Among the limitations is that we were unable to construct a stepwise approach from the demographic model to the MRI model, as the demographic and MRI model performed similarly in our sample (data not shown). Although the addition of MRI does not result in a more accurate prognosis in MCI patients, performing MRI or CT is still valuable to exclude other (reversible) causes for cognitive impairment. Other diagnostic tests, like amyloid-PET, were not part of the current study. In a future study, we aim to apply the same approach to amyloid-PET. Based on previous research on prognostic models in amyloid-PET, we expect similar results as reported here [40]. Another direction for further research is the definition of the prognostic accuracy measure.
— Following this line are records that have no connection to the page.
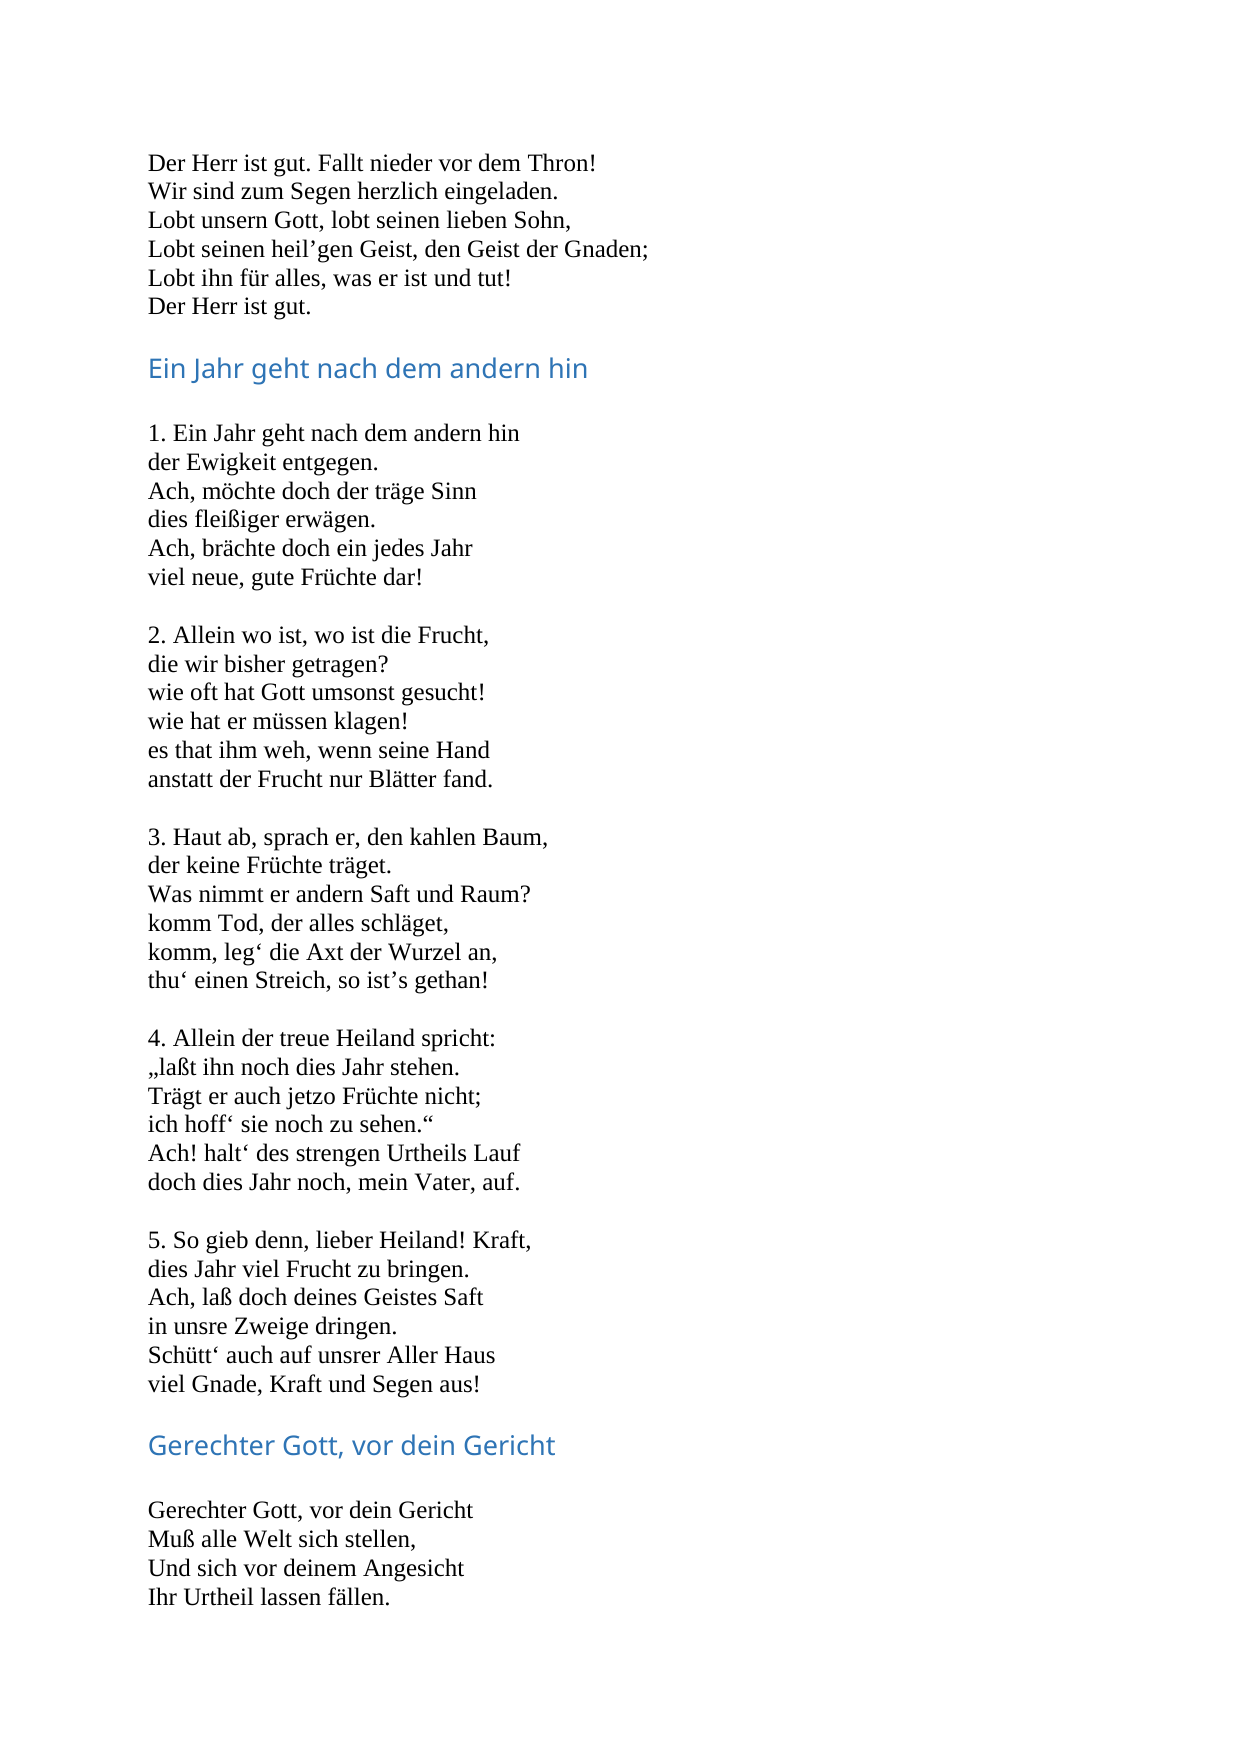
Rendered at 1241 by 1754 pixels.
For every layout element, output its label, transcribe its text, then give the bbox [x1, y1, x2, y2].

text 4. Allein der treue Heiland spricht: „laßt ihn noch dies Jahr stehen. Trägt er auch jetzo Früchte nicht; ich hoff‘ sie noch zu sehen.“ Ach! halt‘ des strengen Urtheils Lauf doch dies Jahr noch, mein Vater, auf. [148, 1023, 1093, 1196]
text Der Herr ist gut. Fallt nieder vor dem Thron! Wir sind zum Segen herzlich eingeladen. Lobt unsern Gott, lobt seinen lieben Sohn, Lobt seinen heil’gen Geist, den Geist der Gnaden; Lobt ihn für alles, was er ist und tut! Der Herr ist gut. [148, 148, 1093, 320]
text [148, 1496, 1093, 1611]
text 1. Ein Jahr geht nach dem andern hin der Ewigkeit entgegen. Ach, möchte doch der träge Sinn dies fleißiger erwägen. Ach, brächte doch ein jedes Jahr viel neue, gute Früchte dar! [148, 418, 1093, 591]
text 5. So gieb denn, lieber Heiland! Kraft, dies Jahr viel Frucht zu bringen. Ach, laß doch deines Geistes Saft in unsre Zweige dringen. Schütt‘ auch auf unsrer Aller Haus viel Gnade, Kraft und Segen aus! [148, 1225, 1093, 1397]
text 3. Haut ab, sprach er, den kahlen Baum, der keine Früchte träget. Was nimmt er andern Saft und Raum? komm Tod, der alles schläget, komm, leg‘ die Axt der Wurzel an, thu‘ einen Streich, so ist’s gethan! [148, 822, 1093, 994]
text 2. Allein wo ist, wo ist die Frucht, die wir bisher getragen? wie oft hat Gott umsonst gesucht! wie hat er müssen klagen! es that ihm weh, wenn seine Hand anstatt der Frucht nur Blätter fand. [148, 620, 1093, 792]
subtitle Gerechter Gott, vor dein Gericht [148, 1427, 1093, 1463]
subtitle Ein Jahr geht nach dem andern hin [148, 349, 1093, 386]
In this paper, we have chosen two well-established measures of model performance, i.e., Harrell’s C and the Brier score. Harrell’s C has the limitation that it is only a discriminative measure which may select models that are poorly calibrated to the actual data. The Brier score is also a measure of calibration, but the quadratic distance used for measuring accuracy may not be the most appropriate measure in clinical decision making.

Conclusion

In conclusion, we showed that by performing CSF testing in 50% of the MCI patients the same prognostic accuracy is reached compared to testing all patients. Our algorithm uses prognostic models without CSF data to identify those patients most likely to benefit from CSF testing. This has important implications with respect to cost-efficient use of CSF testing. Furthermore, this approach also aids clinicians to set appropriate expectations before diagnostic testing.